Des programmes à la carte
On a cru initialement que les divergences pourraient être, au moins en partie, aplanies en choisissant des structures d’organisation adaptées à chaque cas. Mais le véritable problème n’est pas là. L’Euratom résulte d’un traité analogue à celui du Marché commun ; l’ELDO, d’une convention particulière qui donnait une tâche précise à chaque pays dans la construction d’un lanceur (chacun devant construire un étage de la fusée ou un élément essentiel). Les satellites de l’ESRO sont fabriqués par des consortiums industriels comprenant un membre de chaque pays. Mais dans tous les cas on rencontre des difficultés du même type.

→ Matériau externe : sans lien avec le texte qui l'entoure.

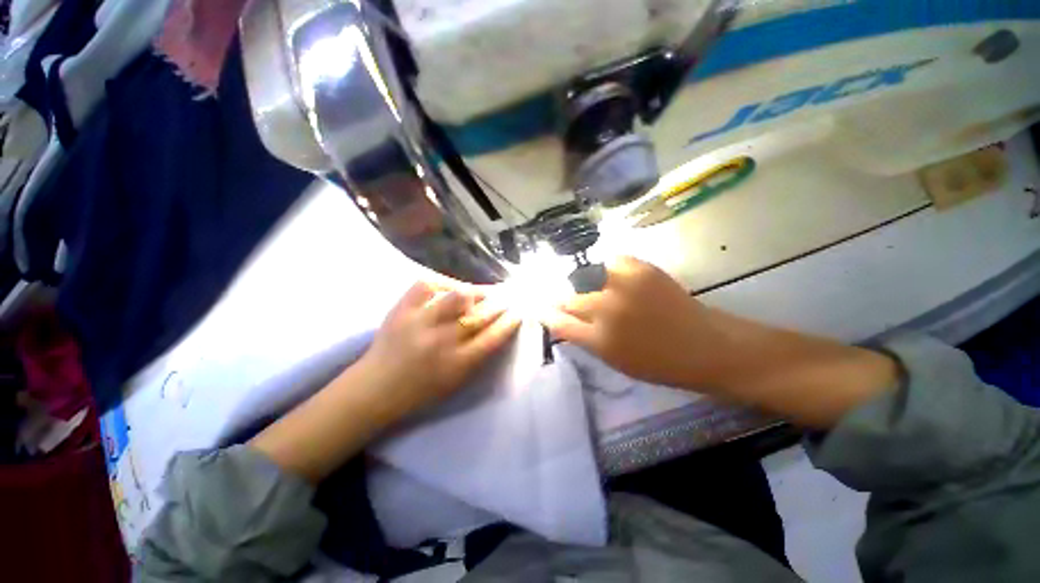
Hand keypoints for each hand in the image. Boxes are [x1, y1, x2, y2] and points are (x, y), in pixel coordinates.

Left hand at [361, 280, 521, 416]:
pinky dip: (443, 283)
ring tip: (478, 293)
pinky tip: (450, 288)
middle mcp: (442, 341)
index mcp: (458, 363)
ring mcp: (420, 322)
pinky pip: (428, 284)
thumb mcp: (458, 381)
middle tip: (505, 299)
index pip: (495, 336)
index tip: (518, 311)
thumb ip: (480, 355)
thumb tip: (498, 327)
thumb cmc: (423, 389)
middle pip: (481, 314)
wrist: (376, 387)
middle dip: (500, 304)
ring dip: (475, 292)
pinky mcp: (402, 309)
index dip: (510, 320)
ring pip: (458, 296)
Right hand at [542, 256, 897, 427]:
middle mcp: (605, 311)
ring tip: (591, 288)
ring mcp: (622, 286)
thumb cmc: (660, 364)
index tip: (539, 307)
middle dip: (561, 299)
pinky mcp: (640, 269)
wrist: (706, 347)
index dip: (546, 314)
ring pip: (585, 278)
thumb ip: (586, 339)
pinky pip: (610, 262)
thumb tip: (564, 320)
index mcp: (598, 340)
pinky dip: (607, 267)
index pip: (558, 322)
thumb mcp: (615, 361)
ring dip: (582, 284)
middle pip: (568, 299)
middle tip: (561, 297)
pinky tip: (610, 274)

La mode est aujourd’hui aux organisations où seuls quelques pays sont représentés. On trouve des « programmes à la carte » à l’Euratom et à l’ESRO. Ils permettent à chaque pays de ne financer que les programmes qui les intéressent. Il y a aussi des entreprises bi ou trilatérales. Le réacteur à haut flux franco-allemand de Grenoble en est un bon exemple. Il intéresse maintenant les Anglais qui viennent d’y prendre une participation. Mais les organisations comportant un nombre réduit de membres ne sont pas une panacée. La France, par exemple, a bien du mal à trouver des partenaires pour son lanceur de satellites L-3 S.

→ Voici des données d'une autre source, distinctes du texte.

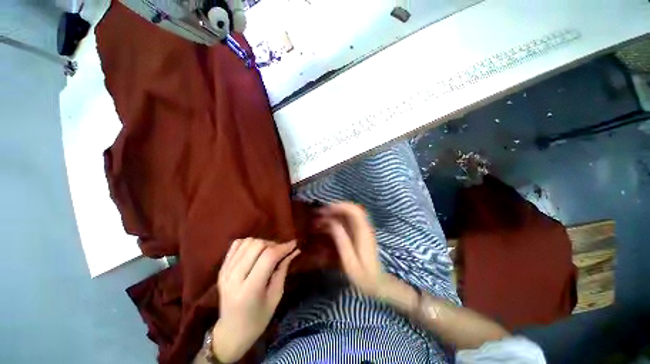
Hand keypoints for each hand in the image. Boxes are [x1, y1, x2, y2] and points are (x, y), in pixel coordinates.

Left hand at [212, 238, 299, 362]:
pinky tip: (255, 252)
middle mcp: (234, 277)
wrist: (231, 332)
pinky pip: (237, 245)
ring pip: (247, 242)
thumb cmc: (258, 319)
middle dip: (273, 245)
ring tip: (268, 252)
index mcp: (249, 289)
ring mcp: (225, 271)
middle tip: (280, 252)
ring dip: (262, 243)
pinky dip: (249, 244)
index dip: (283, 247)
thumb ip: (283, 270)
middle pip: (257, 246)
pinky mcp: (222, 268)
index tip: (294, 244)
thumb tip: (294, 250)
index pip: (268, 257)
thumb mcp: (275, 297)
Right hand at [319, 202, 419, 312]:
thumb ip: (342, 241)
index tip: (326, 210)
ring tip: (323, 217)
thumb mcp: (350, 261)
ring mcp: (363, 230)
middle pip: (352, 209)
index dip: (340, 206)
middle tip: (321, 212)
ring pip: (350, 214)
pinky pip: (349, 221)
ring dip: (337, 212)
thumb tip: (332, 223)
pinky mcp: (361, 234)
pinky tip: (330, 224)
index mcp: (363, 232)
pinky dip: (339, 219)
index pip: (354, 211)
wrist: (378, 284)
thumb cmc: (364, 276)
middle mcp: (365, 227)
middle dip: (336, 207)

Deux camps aux intérêts divergents
Elles ne sont pas toujours non plus l’idéal. La Grande-Bretagne, les Pays-Bas et la République fédérale d’Allemagne se sont unis dans la « troïka » pour étudier le procédé d’ultracentrifugation d’enrichissement de l’uranium. Il en résulte aujourd’hui un partage des pays de la Communauté en deux camps : d’un côté, la « troïka », d’autre part, les partisans de la diffusion gazeuse conduits par la France. L’Euratom, qui est responsable de ces problèmes au niveau de la Communauté, se trouve ainsi pris d’une manière désagréable, entre deux groupes aux intérêts divergents.

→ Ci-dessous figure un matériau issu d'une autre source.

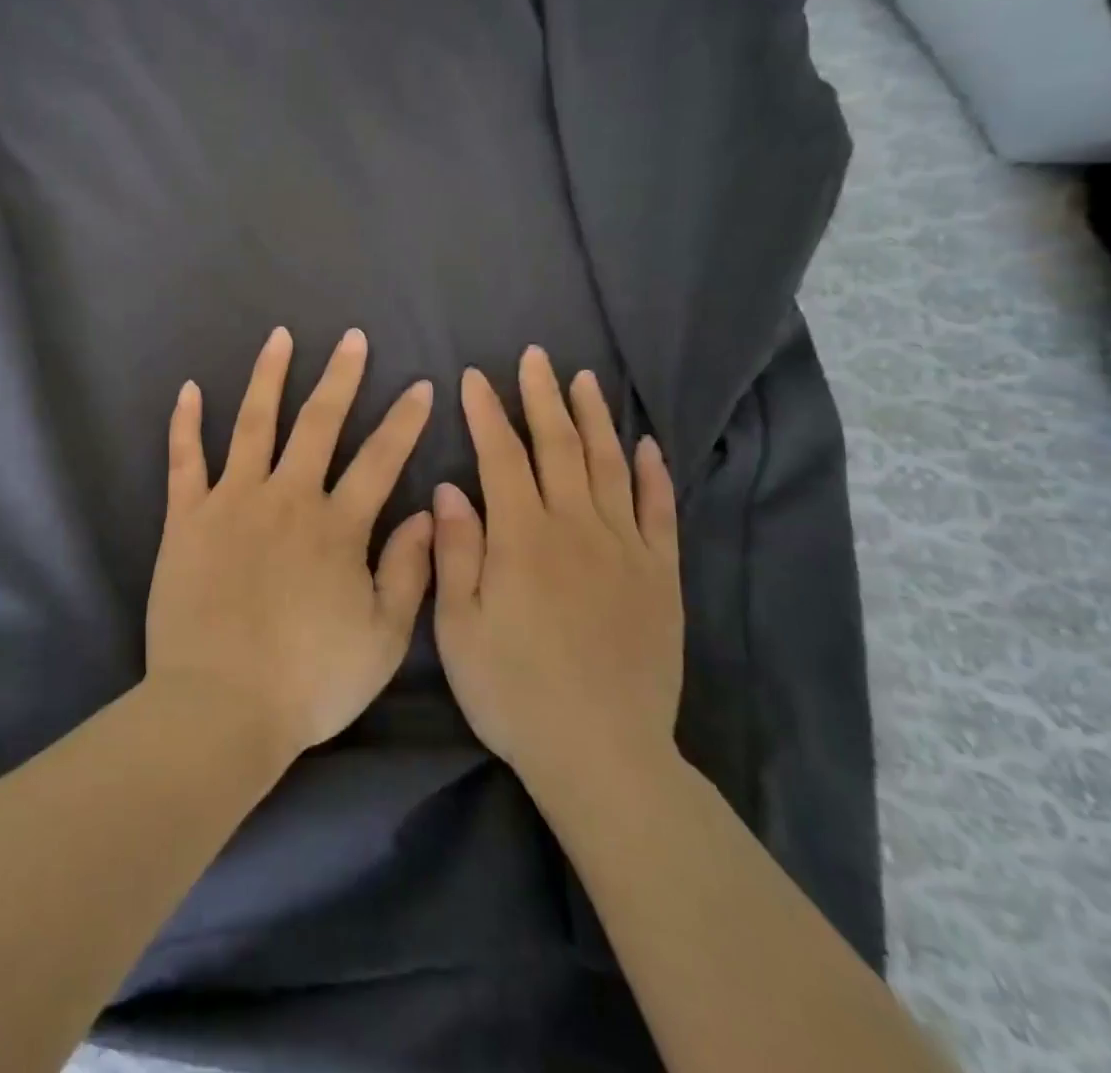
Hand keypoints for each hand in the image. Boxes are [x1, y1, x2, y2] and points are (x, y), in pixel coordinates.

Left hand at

En fait, pour qu’une véritable politique scientifique communautaire puisse s’instaurer, il faudrait que plusieurs conditions fondamentales soient remplies. Il est nécessaire que les options économiques de la Communauté soient clairement définies, et que les pays membres cessent d’avoir des opinions divergentes sur l’attitude à prendre vis-à-vis des Etats-Unis et du système monétaire international. Il faut aussi que s’inscrive dans les faits une réalité industrielle européenne – avec notamment la création de véritables sociétés européennes. Sinon des divergences apparaîtront chaque fois que des décisions touchant des recherches susceptibles d’application seront à prendre.